--- Task inputs Enclosed Below ---

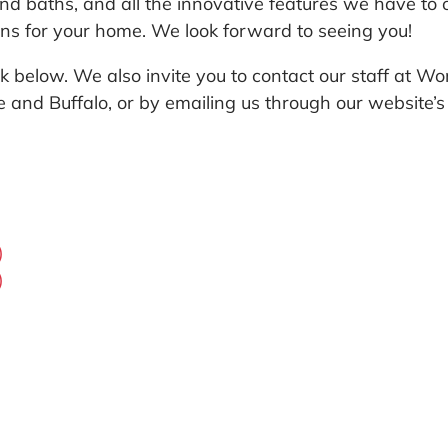
d baths, and all the innovative features we have to o
ons for your home. We look forward to seeing you!
link below. We also invite you to contact our staff a
se and Buffalo, or by emailing us through our website’
)
)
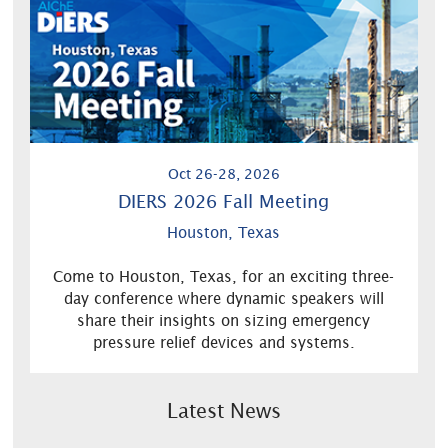
Oct 26-28, 2026
DIERS 2026 Fall Meeting
Houston, Texas
Come to Houston, Texas, for an exciting three-
day conference where dynamic speakers will
share their insights on sizing emergency
pressure relief devices and systems.
Latest News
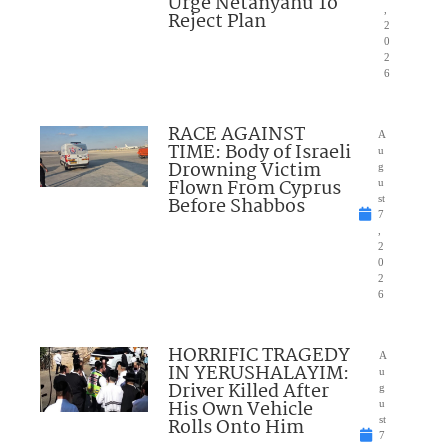
Urge Netanyahu To
,
Reject Plan
2
0
2
6
RACE AGAINST
A
TIME: Body of Israeli
u
Drowning Victim
g
Flown From Cyprus
u
Before Shabbos
st
7
,
2
0
2
6
HORRIFIC TRAGEDY
A
IN YERUSHALAYIM:
u
Driver Killed After
g
His Own Vehicle
u
Rolls Onto Him
st
7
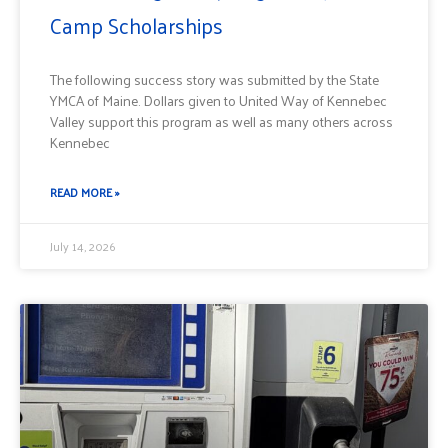
Camp Scholarships
The following success story was submitted by the State
YMCA of Maine. Dollars given to United Way of Kennebec
Valley support this program as well as many others across
Kennebec
READ MORE »
July 14, 2026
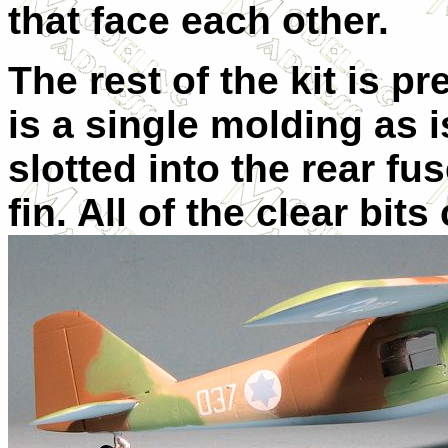
that face each other.
The rest of the kit is p
is a single molding as i
slotted into the rear fus
fin. All of the clear bit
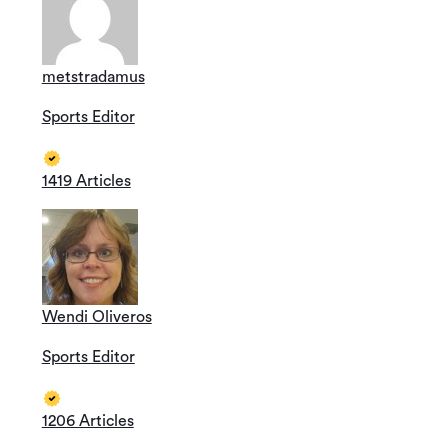
metstradamus
Sports Editor
1419 Articles
Wendi Oliveros
Sports Editor
1206 Articles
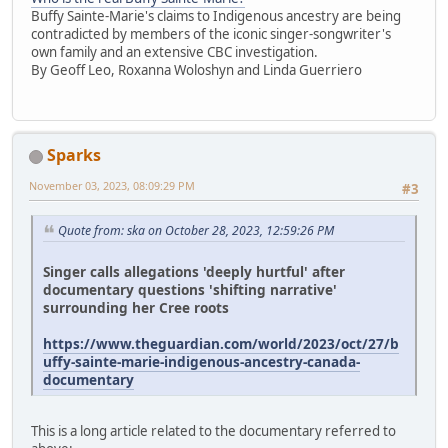
Buffy Sainte-Marie's claims to Indigenous ancestry are being
contradicted by members of the iconic singer-songwriter's
own family and an extensive CBC investigation.
By Geoff Leo, Roxanna Woloshyn and Linda Guerriero
Sparks
November 03, 2023, 08:09:29 PM
#3
Quote from: ska on October 28, 2023, 12:59:26 PM
Singer calls allegations 'deeply hurtful' after
documentary questions 'shifting narrative'
surrounding her Cree roots
https://www.theguardian.com/world/2023/oct/27/b
uffy-sainte-marie-indigenous-ancestry-canada-
documentary
This is a long article related to the documentary referred to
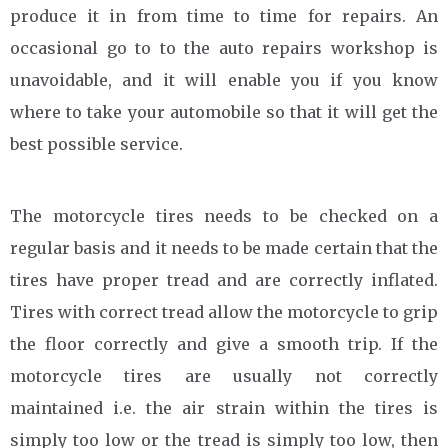
produce it in from time to time for repairs. An
occasional go to to the auto repairs workshop is
unavoidable, and it will enable you if you know
where to take your automobile so that it will get the
best possible service.
The motorcycle tires needs to be checked on a
regular basis and it needs to be made certain that the
tires have proper tread and are correctly inflated.
Tires with correct tread allow the motorcycle to grip
the floor correctly and give a smooth trip. If the
motorcycle tires are usually not correctly
maintained i.e. the air strain within the tires is
simply too low or the tread is simply too low, then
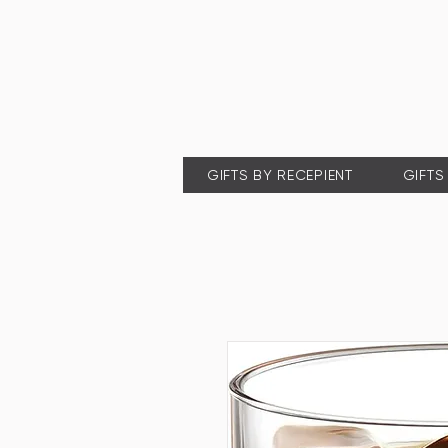
GIFTS BY RECEPIENT
GIFTS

--- End of Enclosed Task inputs ---

◆ **Work to be completed**: Copy every line of text from the records above without changing a single character. Leave out the pictures.

◆ **Reply to the exercise**:
d baths, and all the innovative features we have to o
ons for your home. We look forward to seeing you!
link below. We also invite you to contact our staff a
se and Buffalo, or by emailing us through our website’
)
)
Oct 26-28, 2026
DIERS 2026 Fall Meeting
Houston, Texas
Come to Houston, Texas, for an exciting three-
day conference where dynamic speakers will
share their insights on sizing emergency
pressure relief devices and systems.
Latest News
Urge Netanyahu To
,
Reject Plan
2
0
2
6
RACE AGAINST
A
TIME: Body of Israeli
u
Drowning Victim
g
Flown From Cyprus
u
Before Shabbos
st
7
,
2
0
2
6
HORRIFIC TRAGEDY
A
IN YERUSHALAYIM:
u
Driver Killed After
g
His Own Vehicle
u
Rolls Onto Him
st
7
Camp Scholarships
The following success story was submitted by the State
YMCA of Maine. Dollars given to United Way of Kennebec
Valley support this program as well as many others across
Kennebec
READ MORE »
July 14, 2026
that face each other.
The rest of the kit is p
is a single molding as i
slotted into the rear fus
fin. All of the clear bit
metstradamus
Sports Editor
1419 Articles
Wendi Oliveros
Sports Editor
1206 Articles
Buffy Sainte-Marie's claims to Indigenous ancestry are being
contradicted by members of the iconic singer-songwriter's
own family and an extensive CBC investigation.
By Geoff Leo, Roxanna Woloshyn and Linda Guerriero
Sparks
November 03, 2023, 08:09:29 PM
#3
Quote from: ska on October 28, 2023, 12:59:26 PM
Singer calls allegations 'deeply hurtful' after
documentary questions 'shifting narrative'
surrounding her Cree roots
https://www.theguardian.com/world/2023/oct/27/b
uffy-sainte-marie-indigenous-ancestry-canada-
documentary
This is a long article related to the documentary referred to
produce it in from time to time for repairs. An
occasional go to to the auto repairs workshop is
unavoidable, and it will enable you if you know
where to take your automobile so that it will get the
best possible service.
The motorcycle tires needs to be checked on a
regular basis and it needs to be made certain that the
tires have proper tread and are correctly inflated.
Tires with correct tread allow the motorcycle to grip
the floor correctly and give a smooth trip. If the
motorcycle tires are usually not correctly
maintained i.e. the air strain within the tires is
simply too low or the tread is simply too low, then
GIFTS BY RECEPIENT
GIFTS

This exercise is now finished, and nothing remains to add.